With colleagues in the IBM Research Lab in Dublin, the team developed and deployed the first operational system to address the integration of renewable energy into the electric grid with a consortium of utilities in Vermont. Deep Thunder forecasts enabled precise prediction of energy demand and power from individual wind turbines and small solar farms to then determine the stability of the transmission system.

Deep Thunder + The Weather Company

The scientific, technological and business successes of Deep Thunder helped lead to the acquisition of The Weather Company in early 2016. Soon after that, IBM announced plans to combine hyperlocal forecasts developed by IBM Research with The Weather Company’s capabilities to create a new class of global weather forecasting models. The Weather Company once again became a standalone company in 2024 but its data is still in use by IBM’s sustainability software business.

In parallel to that effort, Deep Thunder continued to focus on hyperlocal forecasts — at a 0.2- to 0.6-mile resolution — and incorporate environmental data such as vegetation and soil conditions to better predict the weather, which enabled more refined predictions of weather impacts. Further advances led to new applications such as water quality, which were pioneered through The Jefferson Project at Lake George. This included Deep Thunder driving forecasts of the runoff of pollutants from precipitation events and the three-dimensional dynamics of the water flowing in lakes and reservoirs.
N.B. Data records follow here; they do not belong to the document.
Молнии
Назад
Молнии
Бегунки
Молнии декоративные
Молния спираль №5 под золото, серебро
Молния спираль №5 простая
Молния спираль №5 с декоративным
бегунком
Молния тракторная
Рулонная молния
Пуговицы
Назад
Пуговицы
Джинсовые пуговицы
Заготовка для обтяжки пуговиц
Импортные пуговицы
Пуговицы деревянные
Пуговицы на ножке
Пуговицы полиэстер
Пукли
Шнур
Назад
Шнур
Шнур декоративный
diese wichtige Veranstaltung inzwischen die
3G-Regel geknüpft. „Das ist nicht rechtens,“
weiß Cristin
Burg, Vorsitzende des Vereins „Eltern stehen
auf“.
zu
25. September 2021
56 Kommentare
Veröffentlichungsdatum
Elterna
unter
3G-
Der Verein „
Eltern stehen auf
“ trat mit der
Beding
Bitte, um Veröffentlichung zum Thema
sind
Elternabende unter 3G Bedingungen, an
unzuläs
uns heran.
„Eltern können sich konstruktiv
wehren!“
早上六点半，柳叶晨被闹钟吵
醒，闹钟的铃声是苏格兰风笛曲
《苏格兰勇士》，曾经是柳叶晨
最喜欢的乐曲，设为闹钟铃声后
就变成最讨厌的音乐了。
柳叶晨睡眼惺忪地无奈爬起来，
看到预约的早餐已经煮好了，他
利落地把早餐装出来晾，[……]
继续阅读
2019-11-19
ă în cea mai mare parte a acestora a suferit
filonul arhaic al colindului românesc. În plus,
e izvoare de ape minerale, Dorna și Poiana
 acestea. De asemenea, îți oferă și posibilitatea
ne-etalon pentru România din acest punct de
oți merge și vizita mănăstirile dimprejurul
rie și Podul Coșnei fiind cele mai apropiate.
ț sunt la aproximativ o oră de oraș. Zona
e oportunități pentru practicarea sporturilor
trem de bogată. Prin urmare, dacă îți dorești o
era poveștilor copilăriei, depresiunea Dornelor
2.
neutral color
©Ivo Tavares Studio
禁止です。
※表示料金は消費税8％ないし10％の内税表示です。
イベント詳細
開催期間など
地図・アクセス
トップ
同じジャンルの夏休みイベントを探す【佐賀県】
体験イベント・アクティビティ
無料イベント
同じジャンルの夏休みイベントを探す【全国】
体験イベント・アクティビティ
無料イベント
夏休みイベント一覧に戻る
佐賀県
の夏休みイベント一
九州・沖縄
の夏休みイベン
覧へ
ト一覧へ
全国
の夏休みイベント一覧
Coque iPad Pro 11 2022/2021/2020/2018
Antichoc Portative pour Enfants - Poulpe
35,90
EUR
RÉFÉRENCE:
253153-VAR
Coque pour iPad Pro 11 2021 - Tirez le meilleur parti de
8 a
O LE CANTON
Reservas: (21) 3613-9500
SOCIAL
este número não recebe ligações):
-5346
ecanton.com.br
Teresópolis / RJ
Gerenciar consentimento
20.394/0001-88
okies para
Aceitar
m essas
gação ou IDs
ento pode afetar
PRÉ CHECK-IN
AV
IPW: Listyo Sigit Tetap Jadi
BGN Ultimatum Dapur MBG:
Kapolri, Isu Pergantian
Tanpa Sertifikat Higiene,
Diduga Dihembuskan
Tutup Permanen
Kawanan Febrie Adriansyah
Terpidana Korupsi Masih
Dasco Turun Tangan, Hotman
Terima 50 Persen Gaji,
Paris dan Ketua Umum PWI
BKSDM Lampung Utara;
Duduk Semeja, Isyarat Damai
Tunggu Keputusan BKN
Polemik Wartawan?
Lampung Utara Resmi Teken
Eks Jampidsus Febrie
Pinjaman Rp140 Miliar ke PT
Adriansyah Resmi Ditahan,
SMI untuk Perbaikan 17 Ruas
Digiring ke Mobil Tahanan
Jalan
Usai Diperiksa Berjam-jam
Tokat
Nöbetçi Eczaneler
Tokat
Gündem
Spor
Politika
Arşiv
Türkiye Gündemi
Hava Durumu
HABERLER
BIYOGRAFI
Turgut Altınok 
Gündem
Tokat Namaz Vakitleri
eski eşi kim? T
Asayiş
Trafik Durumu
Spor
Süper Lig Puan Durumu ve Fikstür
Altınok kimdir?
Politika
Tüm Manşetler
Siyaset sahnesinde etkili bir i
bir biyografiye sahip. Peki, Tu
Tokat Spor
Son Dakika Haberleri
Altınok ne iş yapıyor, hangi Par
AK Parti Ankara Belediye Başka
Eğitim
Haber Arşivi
Deep Thunder is also used to train machine learning–based models to help businesses predict how even modest variations in any weather conditions could affect their business, from consumer buying behavior to how retailers should manage their supply chains and stock shelves or how insurance companies can analyze the impact of weather damage. Accurate, tailored and detailed weather forecasts with lead times of a few days coupled with business data can transform the way industries manage their processes. They can tailor services, change routes and deploy equipment — anticipating and minimizing the effects of major weather events on clients and constituents, reducing costs, improving service and even saving lives.

While the Deep Thunder team continues to advance the local predictability of extreme weather events, they are applying the technology to better understand the impacts of climate change. This includes the ability to evaluate the effectiveness decades from now of adaptation strategies being deployed today, and to examine how past weather events could evolve differently in a warmer future climate.